Aufschub für das Verbrennerverbot?
Der Verband setzt sich in Brüssel zudem dafür ein, auch nach dem für 2035 beschlossenen Aus noch Pkw mit Verbrennermotoren zuzulassen. In diesem Zusammenhang sollen nach Vorstellung der Hersteller auch Hybridfahrzeuge zugelassen werden.
"Die Autoindustrie hat einen Großangriff auf die CO2-Vorgaben für Autos gestartet", kritisierte der Geschäftsführer der Umweltorganisation Transport & Environment (T&E, Verkehr und Umwelt), William Todts, der in der Brüsseler Runde mit von der Leyen auch am Tisch saß. Er warf den Herstellern vor, lediglich Bußgelder vermeiden zu wollen. "Sie haben kaum Vorschläge gemacht, wie man den Markt für Elektrofahrzeuge in Europa tatsächlich ankurbeln kann", fügte er hinzu.
Von der Leyen hatte in den vergangenen Tagen wiederholt betont, die Kommission halte an den Klimazielen aus ihrer vergangenen Legislaturperiode fest. Das gilt ihren am Mittwoch veröffentlichten Leitlinien für die kommenden Jahre zufolge auch für das Verbrenner-Aus für ab 2035 neu zugelassene Pkw – auch wenn die Kommission Verbrennerautos mit synthetischen Kraftstoffen, sogenannten E-Fuels, eine Rolle einräumt.

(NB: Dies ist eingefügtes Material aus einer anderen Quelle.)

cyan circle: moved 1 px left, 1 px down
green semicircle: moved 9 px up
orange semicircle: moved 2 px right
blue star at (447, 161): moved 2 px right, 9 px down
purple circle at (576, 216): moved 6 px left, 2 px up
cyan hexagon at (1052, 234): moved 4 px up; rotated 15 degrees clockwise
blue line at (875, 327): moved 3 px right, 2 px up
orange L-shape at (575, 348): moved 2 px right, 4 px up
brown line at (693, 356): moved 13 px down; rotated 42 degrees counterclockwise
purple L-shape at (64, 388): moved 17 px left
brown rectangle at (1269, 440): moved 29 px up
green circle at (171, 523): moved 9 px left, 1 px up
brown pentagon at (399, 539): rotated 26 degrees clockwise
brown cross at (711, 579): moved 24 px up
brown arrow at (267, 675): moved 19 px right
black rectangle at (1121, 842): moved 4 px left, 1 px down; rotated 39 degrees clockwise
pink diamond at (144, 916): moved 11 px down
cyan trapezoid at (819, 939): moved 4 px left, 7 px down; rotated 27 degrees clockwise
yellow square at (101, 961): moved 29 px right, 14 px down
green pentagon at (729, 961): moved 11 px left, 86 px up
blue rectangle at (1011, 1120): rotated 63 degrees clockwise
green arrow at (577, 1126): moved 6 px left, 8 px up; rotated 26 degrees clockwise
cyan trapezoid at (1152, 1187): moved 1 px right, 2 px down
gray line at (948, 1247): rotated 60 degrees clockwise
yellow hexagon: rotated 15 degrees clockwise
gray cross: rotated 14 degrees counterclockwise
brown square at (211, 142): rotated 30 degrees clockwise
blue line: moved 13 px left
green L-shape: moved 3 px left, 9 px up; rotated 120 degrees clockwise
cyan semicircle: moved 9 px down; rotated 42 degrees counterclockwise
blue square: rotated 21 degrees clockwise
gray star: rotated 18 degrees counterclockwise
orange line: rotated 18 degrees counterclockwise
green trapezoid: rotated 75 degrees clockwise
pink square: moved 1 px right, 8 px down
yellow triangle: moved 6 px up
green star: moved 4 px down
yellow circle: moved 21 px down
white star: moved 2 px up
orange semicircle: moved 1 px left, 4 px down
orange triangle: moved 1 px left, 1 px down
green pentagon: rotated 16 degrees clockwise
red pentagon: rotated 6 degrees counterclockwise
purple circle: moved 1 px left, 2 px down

Uneinigkeit bei Zöllen für chinesische Autos
Dass die Interessen der europäischen Industrie nicht immer deckungsgleich sind, zeigt sich etwa an Zusatzzöllen auf E-Autos aus China. Während etwa die deutsche Industrie sie vehement ablehnt, hatte sich Frankreich in der Vergangenheit grundsätzlich positiv zu Strafmaßnahmen gegen Chinas E-Autos geäußert. Kurz vor Beginn des neuen Dialogs hatten unter anderem die deutschen Autobauer BMW und Mercedes angekündigt, vor Gericht gegen die Maßnahme vorzugehen.
Auf den Rechtsstreit angesprochen, sagte EU-Kommissionspräsidentin von der Leyen, dass die Situation in der Autoindustrie komplex sei. Neben chinesischen Fahrzeugen, die unter Produktionskosten verkauft würden, seien etwa die Elektrifizierung, die Infrastruktur und Qualifikationen komplizierte Themenfelder. "Wenn man den verschiedenen Autoherstellern in ganz Europa zuhört, hat man sehr unterschiedliche Ansichten dazu", so von der Leyen.
In den Gesprächen mit Autobauern und Zulieferern geht es auch um einen möglichen Handelsstreit mit dem neuen US-Präsidenten Donald Trump, den die Hersteller vermeiden wollen.